INFORMATION SHOWN section start
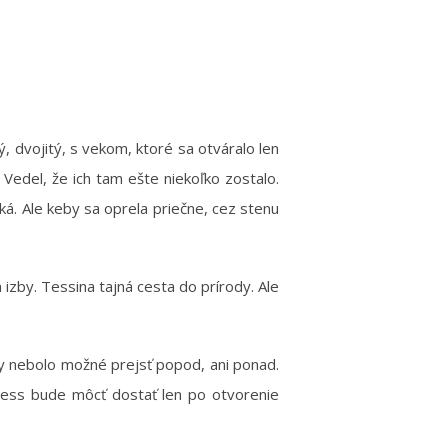
ý, dvojitý, s vekom, ktoré sa otváralo len
. Vedel, že ich tam ešte niekoľko zostalo.
ká. Ale keby sa oprela priečne, cez stenu
 izby. Tessina tajná cesta do prírody. Ale
by nebolo možné prejsť popod, ani ponad.
Tess bude môcť dostať len po otvorenie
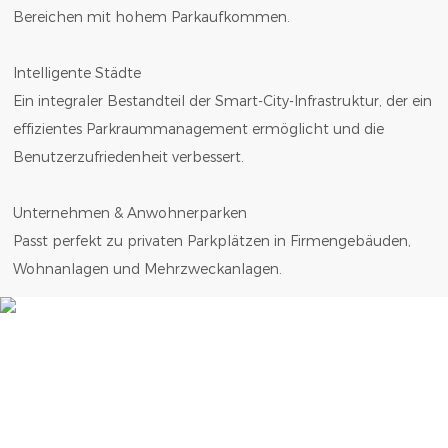
Bereichen mit hohem Parkaufkommen.
Intelligente Städte
Ein integraler Bestandteil der Smart-City-Infrastruktur, der ein
effizientes Parkraummanagement ermöglicht und die
Benutzerzufriedenheit verbessert.
Unternehmen & Anwohnerparken
Passt perfekt zu privaten Parkplätzen in Firmengebäuden,
Wohnanlagen und Mehrzweckanlagen.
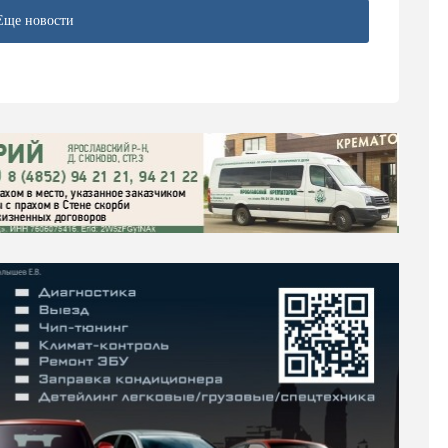
Еще новости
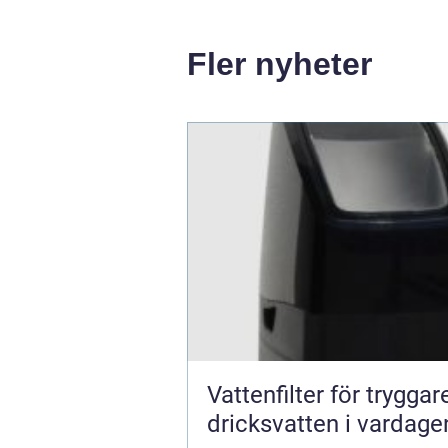
Fler nyheter
Vattenfilter för tryggar
dricksvatten i vardage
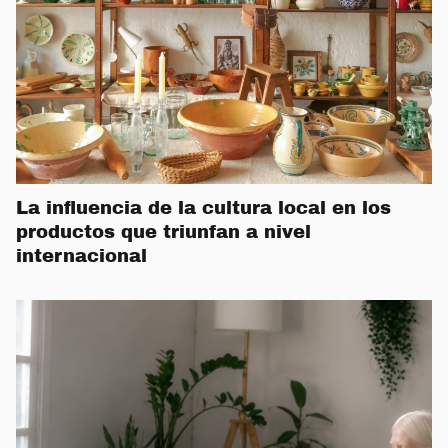
La influencia de la cultura local en los
productos que triunfan a nivel
internacional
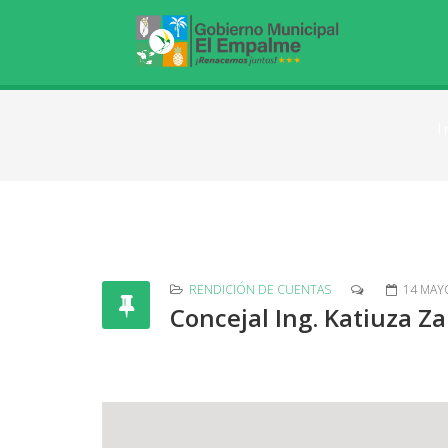
I
RENDICIÓN DE CUENTAS
14 MAY
Concejal Ing. Katiuza 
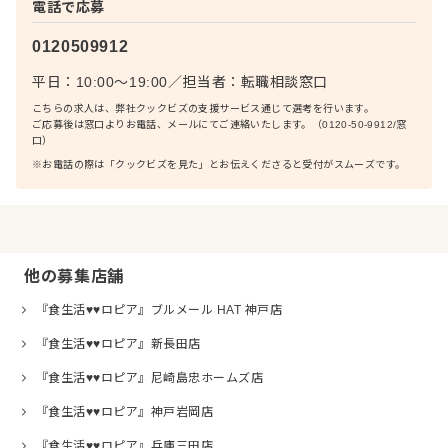
電話で応募
0120509912
平日：10:00〜19:00
／
担当者：
転職相談窓口
こちらの求人は、弊社クックビズの支援サービス通じて選考を行います。
ご応募後は窓口よりお電話、メールにてご連絡いたします。（0120-50-9912/窓
口）
※お電話の際は「クックビズを見た」とお伝えくださると受付がスムーズです。
他の募集店舗
『食生活♥♥ロピア』ブルメール HAT 神戸店
『食生活♥♥ロピア』新長田店
『食生活♥♥ロピア』尼崎島忠ホームズ店
『食生活♥♥ロピア』神戸岩岡店
『食生活♥♥ロピア』兵庫三田店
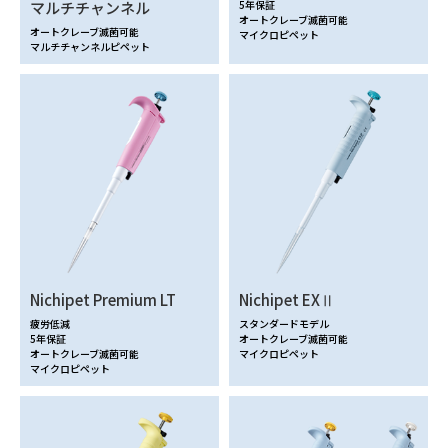
マルチチャンネル
5年保証
オートクレーブ滅菌可能
オートクレーブ滅菌可能
マイクロピペット
マルチチャンネルピペット
Nichipet Premium LT
Nichipet EXⅡ
疲労低減
スタンダードモデル
5年保証
オートクレーブ滅菌可能
オートクレーブ滅菌可能
マイクロピペット
マイクロピペット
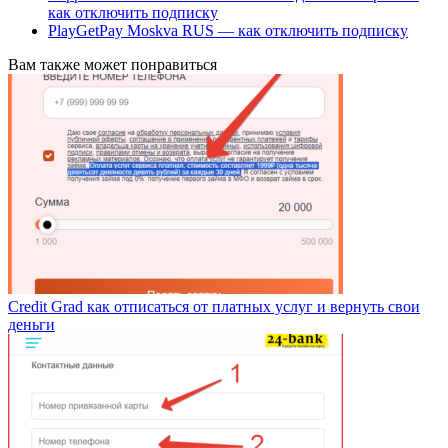
как отключить подписку
PlayGetPay Moskva RUS — как отключить подписку
Вам также может понравиться
Credit Grad как отписаться от платных услуг и вернуть свои
деньги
INFORMATION SHOWN section end
TASK DETAILS:
Rewrite all the lines above as one numbered list, skipping any blank lines. Leave the pictures out.

RESPONSE AREA:
1. ý, dvojitý, s vekom, ktoré sa otváralo len
2. . Vedel, že ich tam ešte niekoľko zostalo.
3. ká. Ale keby sa oprela priečne, cez stenu
4.  izby. Tessina tajná cesta do prírody. Ale
5. by nebolo možné prejsť popod, ani ponad.
6. Tess bude môcť dostať len po otvorenie
7. Bereichen mit hohem Parkaufkommen.
8. Intelligente Städte
9. Ein integraler Bestandteil der Smart-City-Infrastruktur, der ein
10. effizientes Parkraummanagement ermöglicht und die
11. Benutzerzufriedenheit verbessert.
12. Unternehmen & Anwohnerparken
13. Passt perfekt zu privaten Parkplätzen in Firmengebäuden,
14. Wohnanlagen und Mehrzweckanlagen.
15. Еще новости
16. Fler nyheter
17. Vattenfilter för tryggar
18. dricksvatten i vardage
19. La influencia de la cultura local en los
20. productos que triunfan a nivel
21. internacional
22. I
23. RENDICIÓN DE CUENTAS
24. 14 MAY
25. Concejal Ing. Katiuza 
26. 電話で応募
27. 0120509912
28. 平日：10:00〜19:00
29. ／
30. 担当者：
31. 転職相談窓口
32. こちらの求人は、弊社クックビズの支援サービス通じて選考を行います。
33. ご応募後は窓口よりお電話、メールにてご連絡いたします。（0120-50-9912/窓
34. 口）
35. ※お電話の際は「クックビズを見た」とお伝えくださると受付がスムーズです。
36. 他の募集店舗
37. 『食生活♥♥ロピア』ブルメール HAT 神戸店
38. 『食生活♥♥ロピア』新長田店
39. 『食生活♥♥ロピア』尼崎島忠ホームズ店
40. 『食生活♥♥ロピア』神戸岩岡店
41. 『食生活♥♥ロピア』兵庫三田店
42. マルチチャンネル
43. 5年保証
44. オートクレーブ滅菌可能
45. オートクレーブ滅菌可能
46. マイクロピペット
47. マルチチャンネルピペット
48. Nichipet Premium LT
49. Nichipet EXⅡ
50. 疲労低減
51. スタンダードモデル
52. 5年保証
53. オートクレーブ滅菌可能
54. オートクレーブ滅菌可能
55. マイクロピペット
56. マイクロピペット
57. как отключить подписку
58. PlayGetPay Moskva RUS — как отключить подписку
59. Вам также может понравиться
60. Credit Grad как отписаться от платных услуг и вернуть свои
61. деньги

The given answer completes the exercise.